Discovery: Dallas Stats Show Low Rates of Depression, UTA Researcher Honored

In this weekly roundup of research and development activity in North Texas, you’ll also read about how Caris Life Sciences is offering a new tool to evaluate hereditary cancer risks.

researchers Caris

Whats new, next, and reimagined in Dallas-Fort Worth ResearchEvery week, we do a little research of our own. We’re looking for scientists, professors, engineers, entrepreneurs—anybody, really—engaging in research and development across North Texas.

There’s plenty of good work being done. If you want to put R&D under your microscope, sign up for our e-newsletter.

Dallas has low rates of depression

The Dallas-Plano-Irving area has been listed as having fourth-lowest rate of depression among major U.S. metropolitan areas, according to a report from InsuranceProviders.com.

According to Centers for Disease Control and Prevention, one in five Americans have been diagnosed with depression, and that number has been on the rise over the past several years, with an increase of 17.8 percent between 2016 and 2017. That data might be an underestimate of the problem, however,  because more than half of those with a mental illness receive no treatment, according to Mental Health America.


READ NEXT Discovery: Three UTA Chemists Among World’s Top 100 Scientists, UNT Prof Helps with Fossil Identification Breakthrough


Researchers from 360 Quote wanted to learn more about how depression is affecting people in the U.S., so they analyzed data from the Centers for Disease and Control Prevention to find the percentage of adults in each metro area who have been diagnosed. According to the report, they also used data from the U.S. Census Bureau to analyze social, economic, and physical health factors, including obesity, divorce rates, disability rates, and income levels.

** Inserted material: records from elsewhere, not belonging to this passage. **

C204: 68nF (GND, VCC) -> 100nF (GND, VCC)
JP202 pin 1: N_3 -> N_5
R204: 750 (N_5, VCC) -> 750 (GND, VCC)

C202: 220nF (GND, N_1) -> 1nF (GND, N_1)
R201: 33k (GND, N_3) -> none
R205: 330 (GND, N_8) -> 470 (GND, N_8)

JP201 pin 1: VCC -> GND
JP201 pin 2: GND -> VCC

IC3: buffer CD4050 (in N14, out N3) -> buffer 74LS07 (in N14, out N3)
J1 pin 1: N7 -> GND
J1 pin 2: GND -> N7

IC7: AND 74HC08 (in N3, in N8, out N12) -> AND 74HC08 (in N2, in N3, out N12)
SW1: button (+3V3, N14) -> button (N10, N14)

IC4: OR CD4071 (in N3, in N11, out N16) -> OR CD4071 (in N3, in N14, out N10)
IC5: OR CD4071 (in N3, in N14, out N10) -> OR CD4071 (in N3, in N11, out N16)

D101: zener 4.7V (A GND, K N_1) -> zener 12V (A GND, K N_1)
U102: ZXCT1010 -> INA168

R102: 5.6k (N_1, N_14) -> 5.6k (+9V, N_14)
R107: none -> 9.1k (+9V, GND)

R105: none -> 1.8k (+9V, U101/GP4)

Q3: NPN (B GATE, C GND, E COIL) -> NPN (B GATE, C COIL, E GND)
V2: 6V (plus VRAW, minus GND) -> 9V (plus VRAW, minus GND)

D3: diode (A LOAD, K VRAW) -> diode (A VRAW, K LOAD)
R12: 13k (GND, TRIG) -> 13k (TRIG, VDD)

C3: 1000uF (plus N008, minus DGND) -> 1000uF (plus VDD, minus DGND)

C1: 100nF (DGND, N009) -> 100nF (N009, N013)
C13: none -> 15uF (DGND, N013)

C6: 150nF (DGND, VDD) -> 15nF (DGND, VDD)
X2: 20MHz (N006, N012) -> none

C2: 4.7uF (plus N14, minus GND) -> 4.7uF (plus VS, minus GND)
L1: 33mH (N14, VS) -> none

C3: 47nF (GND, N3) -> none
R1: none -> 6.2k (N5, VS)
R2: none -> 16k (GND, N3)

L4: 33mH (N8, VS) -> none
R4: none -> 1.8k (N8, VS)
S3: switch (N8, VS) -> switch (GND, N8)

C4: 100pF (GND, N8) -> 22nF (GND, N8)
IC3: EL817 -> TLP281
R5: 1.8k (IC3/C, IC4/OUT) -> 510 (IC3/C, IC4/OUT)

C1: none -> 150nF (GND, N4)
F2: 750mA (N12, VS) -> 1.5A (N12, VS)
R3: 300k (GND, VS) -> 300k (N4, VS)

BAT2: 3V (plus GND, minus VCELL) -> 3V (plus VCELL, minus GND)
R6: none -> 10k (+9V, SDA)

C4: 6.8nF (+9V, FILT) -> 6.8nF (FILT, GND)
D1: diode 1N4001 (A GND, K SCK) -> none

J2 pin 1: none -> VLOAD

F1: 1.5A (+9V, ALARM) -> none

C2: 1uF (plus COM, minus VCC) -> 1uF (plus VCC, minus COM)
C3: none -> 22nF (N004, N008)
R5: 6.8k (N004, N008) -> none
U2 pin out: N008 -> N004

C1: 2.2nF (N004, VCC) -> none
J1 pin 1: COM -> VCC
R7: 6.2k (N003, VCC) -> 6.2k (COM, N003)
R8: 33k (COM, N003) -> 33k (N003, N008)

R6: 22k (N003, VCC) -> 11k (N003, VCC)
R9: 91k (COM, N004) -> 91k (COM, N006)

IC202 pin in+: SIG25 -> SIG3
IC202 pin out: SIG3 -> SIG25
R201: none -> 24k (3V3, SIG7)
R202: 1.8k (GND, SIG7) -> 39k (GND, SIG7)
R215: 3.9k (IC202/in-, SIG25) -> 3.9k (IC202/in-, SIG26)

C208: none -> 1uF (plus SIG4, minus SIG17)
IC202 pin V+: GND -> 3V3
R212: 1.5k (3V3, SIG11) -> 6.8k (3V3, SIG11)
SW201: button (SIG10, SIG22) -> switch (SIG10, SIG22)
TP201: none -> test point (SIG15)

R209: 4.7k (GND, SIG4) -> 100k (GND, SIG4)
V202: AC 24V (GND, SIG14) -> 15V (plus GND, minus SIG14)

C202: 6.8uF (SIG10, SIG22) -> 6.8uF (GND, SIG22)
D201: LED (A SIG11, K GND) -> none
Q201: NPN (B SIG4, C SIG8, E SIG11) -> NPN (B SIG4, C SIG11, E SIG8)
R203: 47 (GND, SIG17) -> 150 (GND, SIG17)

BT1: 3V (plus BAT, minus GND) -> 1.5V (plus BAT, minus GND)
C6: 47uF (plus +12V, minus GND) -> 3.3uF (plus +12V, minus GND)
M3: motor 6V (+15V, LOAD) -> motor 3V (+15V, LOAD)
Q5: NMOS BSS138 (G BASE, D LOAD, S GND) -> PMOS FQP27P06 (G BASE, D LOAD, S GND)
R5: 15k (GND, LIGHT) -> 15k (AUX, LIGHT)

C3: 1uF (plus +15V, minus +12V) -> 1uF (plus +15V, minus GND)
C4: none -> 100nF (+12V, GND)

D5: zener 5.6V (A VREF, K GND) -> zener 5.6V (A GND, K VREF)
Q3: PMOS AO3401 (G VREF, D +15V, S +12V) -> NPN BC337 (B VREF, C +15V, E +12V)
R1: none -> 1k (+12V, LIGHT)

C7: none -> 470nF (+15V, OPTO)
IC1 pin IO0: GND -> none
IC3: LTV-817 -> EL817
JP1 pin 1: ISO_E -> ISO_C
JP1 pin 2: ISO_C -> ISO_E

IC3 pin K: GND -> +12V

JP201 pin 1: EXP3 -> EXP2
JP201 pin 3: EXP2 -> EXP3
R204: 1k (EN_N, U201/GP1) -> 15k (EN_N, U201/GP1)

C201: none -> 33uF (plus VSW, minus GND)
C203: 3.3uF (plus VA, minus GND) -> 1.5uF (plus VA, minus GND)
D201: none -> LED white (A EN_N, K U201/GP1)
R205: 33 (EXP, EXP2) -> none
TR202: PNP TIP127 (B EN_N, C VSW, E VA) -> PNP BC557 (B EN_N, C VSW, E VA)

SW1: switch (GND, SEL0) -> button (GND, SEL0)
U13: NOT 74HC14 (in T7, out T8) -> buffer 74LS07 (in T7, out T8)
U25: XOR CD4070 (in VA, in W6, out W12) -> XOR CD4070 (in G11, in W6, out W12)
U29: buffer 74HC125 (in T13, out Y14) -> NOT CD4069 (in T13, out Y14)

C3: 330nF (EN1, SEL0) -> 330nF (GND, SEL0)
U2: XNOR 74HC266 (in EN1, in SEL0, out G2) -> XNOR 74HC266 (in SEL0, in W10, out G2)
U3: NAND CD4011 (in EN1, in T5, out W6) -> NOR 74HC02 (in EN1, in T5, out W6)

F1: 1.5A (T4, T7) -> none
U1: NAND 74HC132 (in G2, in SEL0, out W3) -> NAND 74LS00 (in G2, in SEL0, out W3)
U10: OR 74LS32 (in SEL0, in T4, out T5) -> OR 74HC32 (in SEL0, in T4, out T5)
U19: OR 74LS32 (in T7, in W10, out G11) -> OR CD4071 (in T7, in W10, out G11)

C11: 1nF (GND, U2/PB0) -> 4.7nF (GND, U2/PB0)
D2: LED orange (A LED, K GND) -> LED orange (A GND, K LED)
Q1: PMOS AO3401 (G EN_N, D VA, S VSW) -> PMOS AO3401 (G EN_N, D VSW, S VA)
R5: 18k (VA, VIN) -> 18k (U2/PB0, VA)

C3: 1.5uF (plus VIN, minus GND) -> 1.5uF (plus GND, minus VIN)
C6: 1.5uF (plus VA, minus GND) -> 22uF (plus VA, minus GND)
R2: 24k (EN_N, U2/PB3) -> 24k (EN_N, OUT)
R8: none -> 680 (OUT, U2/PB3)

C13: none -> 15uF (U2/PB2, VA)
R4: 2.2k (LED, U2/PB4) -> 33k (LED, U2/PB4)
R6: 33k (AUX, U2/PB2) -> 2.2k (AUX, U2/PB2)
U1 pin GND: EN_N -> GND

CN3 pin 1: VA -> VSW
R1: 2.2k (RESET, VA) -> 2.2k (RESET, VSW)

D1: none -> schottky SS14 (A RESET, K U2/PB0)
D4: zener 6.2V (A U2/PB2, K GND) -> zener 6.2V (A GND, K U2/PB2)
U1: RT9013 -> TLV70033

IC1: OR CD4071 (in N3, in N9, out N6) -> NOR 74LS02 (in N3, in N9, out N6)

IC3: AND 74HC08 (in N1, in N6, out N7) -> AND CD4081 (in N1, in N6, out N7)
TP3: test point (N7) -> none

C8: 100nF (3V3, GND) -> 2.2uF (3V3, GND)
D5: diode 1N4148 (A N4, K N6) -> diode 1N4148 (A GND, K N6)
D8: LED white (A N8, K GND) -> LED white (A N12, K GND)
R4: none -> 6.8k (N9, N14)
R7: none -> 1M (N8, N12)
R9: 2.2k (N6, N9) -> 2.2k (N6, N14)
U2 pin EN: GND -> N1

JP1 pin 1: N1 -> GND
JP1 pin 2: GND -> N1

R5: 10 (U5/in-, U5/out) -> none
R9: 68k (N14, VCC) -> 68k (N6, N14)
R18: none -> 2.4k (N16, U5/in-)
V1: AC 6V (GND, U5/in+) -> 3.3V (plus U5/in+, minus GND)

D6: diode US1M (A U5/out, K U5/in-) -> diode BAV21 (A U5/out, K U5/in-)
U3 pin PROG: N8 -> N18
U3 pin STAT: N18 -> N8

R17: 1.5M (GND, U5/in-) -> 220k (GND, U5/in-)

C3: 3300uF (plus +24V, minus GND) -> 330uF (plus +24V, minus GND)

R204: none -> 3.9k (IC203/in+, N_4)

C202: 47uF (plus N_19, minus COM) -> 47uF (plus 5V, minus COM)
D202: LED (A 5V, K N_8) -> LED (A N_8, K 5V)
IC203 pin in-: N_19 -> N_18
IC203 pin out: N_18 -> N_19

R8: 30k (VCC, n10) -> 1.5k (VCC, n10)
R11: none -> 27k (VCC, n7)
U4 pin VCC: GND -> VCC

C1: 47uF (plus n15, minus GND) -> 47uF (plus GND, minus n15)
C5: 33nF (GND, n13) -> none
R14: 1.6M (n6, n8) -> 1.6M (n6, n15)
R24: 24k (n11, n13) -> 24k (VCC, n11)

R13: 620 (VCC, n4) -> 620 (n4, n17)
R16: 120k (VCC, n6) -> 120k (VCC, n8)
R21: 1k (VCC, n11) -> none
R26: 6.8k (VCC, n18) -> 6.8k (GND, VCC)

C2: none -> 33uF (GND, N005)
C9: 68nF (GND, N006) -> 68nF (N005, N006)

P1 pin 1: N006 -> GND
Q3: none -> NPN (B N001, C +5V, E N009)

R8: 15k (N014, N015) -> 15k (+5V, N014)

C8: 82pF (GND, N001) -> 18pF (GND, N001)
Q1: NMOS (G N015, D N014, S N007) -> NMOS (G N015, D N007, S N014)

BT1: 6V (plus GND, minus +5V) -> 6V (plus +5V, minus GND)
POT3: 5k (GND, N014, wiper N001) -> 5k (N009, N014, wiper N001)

In Dallas, researchers found that 14.2 percent of its residents have been diagnosed with depression—the fourth lowest rate among large U.S. metros.

Here’s a statistical look at Dallas from that research:

  • 14.2 percent: The share of adults ever diagnosed with depression
  • 28.4 percent: The share of adults who are obese (BMI 30.0 – 99.8)
  • 9.5 percent: The share of total population with a disability
  • 10.7 percent: The share of total population who are divorced
  • $92.495: Mean household income
  • 11.3 percent: The share of total population below poverty level

Institute names UTA engineering researcher as a fellow

A researcher at the University of Texas at Arlington has received a high honor in his field.

researcher

Gautam Das [Photo: UT Arlilngton]

Gautam Das, associate dean for research in the College of Engineering at UTA, has been named a fellow of the Institute of Electrical and Electronics Engineers.

Das, also the Distinguished University Chair Professor in the Computer Science and Engineering Department, has been at UTA since 2004. The institute cited Das for his contributions to search and ranking in databases and to deep web querying.

“I’m elated at this honor,” said Das, who previously worked at Microsoft Research. “It’s really a recognition of not just me, but my mentors at Microsoft and here at UTA, and of course my collaborators and students.

“I feel good that our work has led to many more people looking at the problems of data management, and I’m proud that as my students worked alongside me, they gained knowledge and skills that allowed them to get great jobs after graduation.”

The university said that Das has worked extensively on DBXplorer, a software system that it said has defined the modern approach to keyword searches in databases. 

Caris begins offering new tool to evaluate hereditary cancer risks

Caris Life Sciences, an Irving-based innovator in molecular science focused on fulfilling the promise of precision medicine, and Ambry Genetics, a clinical genetic testing company, announced that Caris will begin offering Ambry’s 67-gene CancerNext-Expanded panel to evaluate the hereditary risks for cancer. 

Caris said that its somatic (tumor) tests that analyze a cancer’s molecular makeup will provide patients and their healthcare providers information to more accurately diagnose and treat cancer. The company described it as the most comprehensive, clinically relevant molecular and genetic offering on the market to guide treatment and management of cancer.

“We are committed to providing clinicians with high-quality information they can use to inform treatment decisions,” David Halbert, Caris chairman, CEO, and founder, said in a statement. “By partnering with Ambry Genetics to better inform patient care, we are able to provide clinicians a greater ability to learn about a cancer’s molecular composition.”

Caris recently announced that it is developing a new corporate park in Irving that will create 500 job opportunities. It will have increased research and development capabilities in the facility’s 115,000-square-foot R&D laboratory and office space.